The solution she proposes is a data layer. This would enable the sharing of data that would allow individuals like Mali to prove her transactions and financial activity, among other relevant details. “Individuals and businesses should be able to access, control, and share their own data to wherever it creates value for them,” she said.

Saeju emphasized the importance of infrastructure and governance to realize this data ecosystem, and that it would be consent based to ensure data still “belongs to the people.” But the financial footprint would then become portable, opening up greater financial inclusivity. Safety was another talking point as siloed data means the financial system cannot so easily parse patterns of criminal activity especially as AI-driven fraud grows, the banker claimed.

Bank of Thailand plans data sharing initiatives 

The Bank of Thailand is advancing two initiatives in response. Through its “Your Data” program the central bank is creating national standards for a consent‑based data‑sharing framework that will give individuals greater control over how their personal information is used.

Launched in October 2024, the “Your Data” initiative was scheduled to be operational by 2026, according to reporting at the time.

The central bank is also developing a digital loan document system that allows borrowers to use verified transaction histories as financial credentials.
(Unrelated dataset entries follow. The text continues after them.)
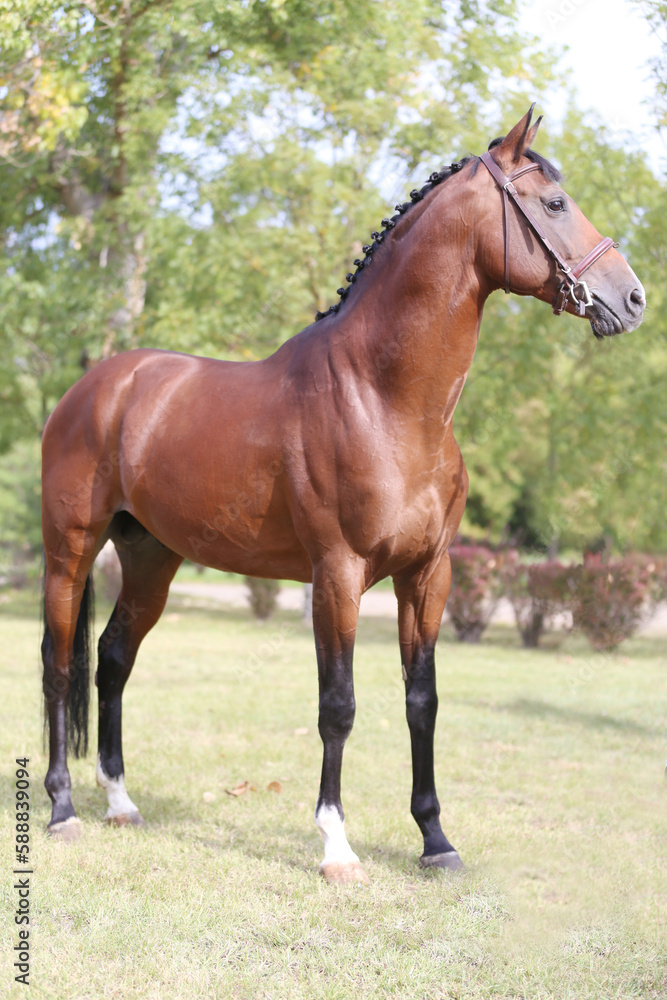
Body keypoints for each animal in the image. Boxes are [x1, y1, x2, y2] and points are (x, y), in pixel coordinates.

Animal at [41, 109, 648, 884]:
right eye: (554, 204)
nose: (631, 298)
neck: (384, 398)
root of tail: (96, 386)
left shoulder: (428, 575)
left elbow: (422, 700)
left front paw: (435, 840)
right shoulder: (337, 575)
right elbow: (339, 704)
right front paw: (335, 845)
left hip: (152, 557)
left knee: (114, 659)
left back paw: (120, 802)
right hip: (71, 551)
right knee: (60, 664)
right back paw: (62, 810)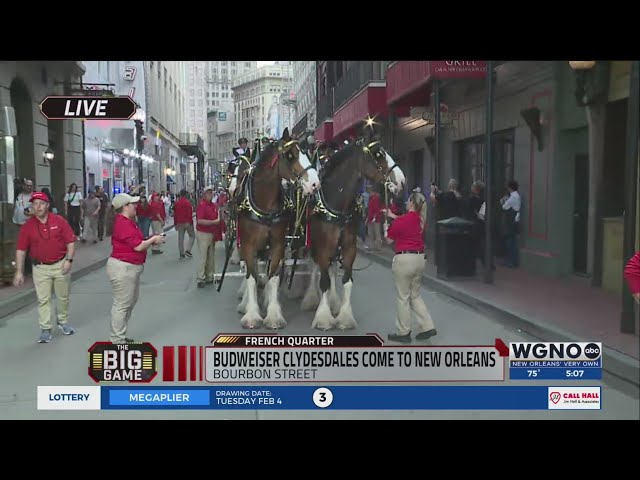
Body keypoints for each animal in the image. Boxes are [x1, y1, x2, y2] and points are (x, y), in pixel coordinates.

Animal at [235, 127, 320, 330]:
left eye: (305, 153)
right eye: (290, 155)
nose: (315, 183)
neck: (264, 205)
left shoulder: (278, 245)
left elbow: (273, 277)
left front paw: (273, 315)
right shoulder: (248, 245)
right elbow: (251, 277)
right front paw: (252, 315)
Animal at [302, 130, 404, 330]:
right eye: (378, 154)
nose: (402, 180)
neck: (337, 203)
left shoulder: (349, 247)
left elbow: (346, 281)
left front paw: (344, 317)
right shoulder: (322, 246)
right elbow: (323, 281)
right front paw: (324, 318)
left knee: (331, 269)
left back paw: (333, 301)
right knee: (315, 269)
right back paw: (312, 299)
This will replace paper records and enable banks to approve loans within minutes.

Financial institutions should view data sharing as a commercial opportunity instead of just obligatory compliance, Saeju urged, and encouraged technology providers to build interoperable, consent‑driven systems. Similarly, she called on data holders in sectors such as agriculture, telecoms and e‑commerce to advance responsible data use.

She also linked Thailand’s efforts to the wider global agenda, noting that Bangkok will host the IMF–World Bank Annual Meetings in October, where advancing safe and inclusive digital finance will be a central theme.

“Our goal is not just to digitize finance, but to humanize it,” she said. “Because behind every data set is a person — someone whose potential depends very much on whether we get this right.”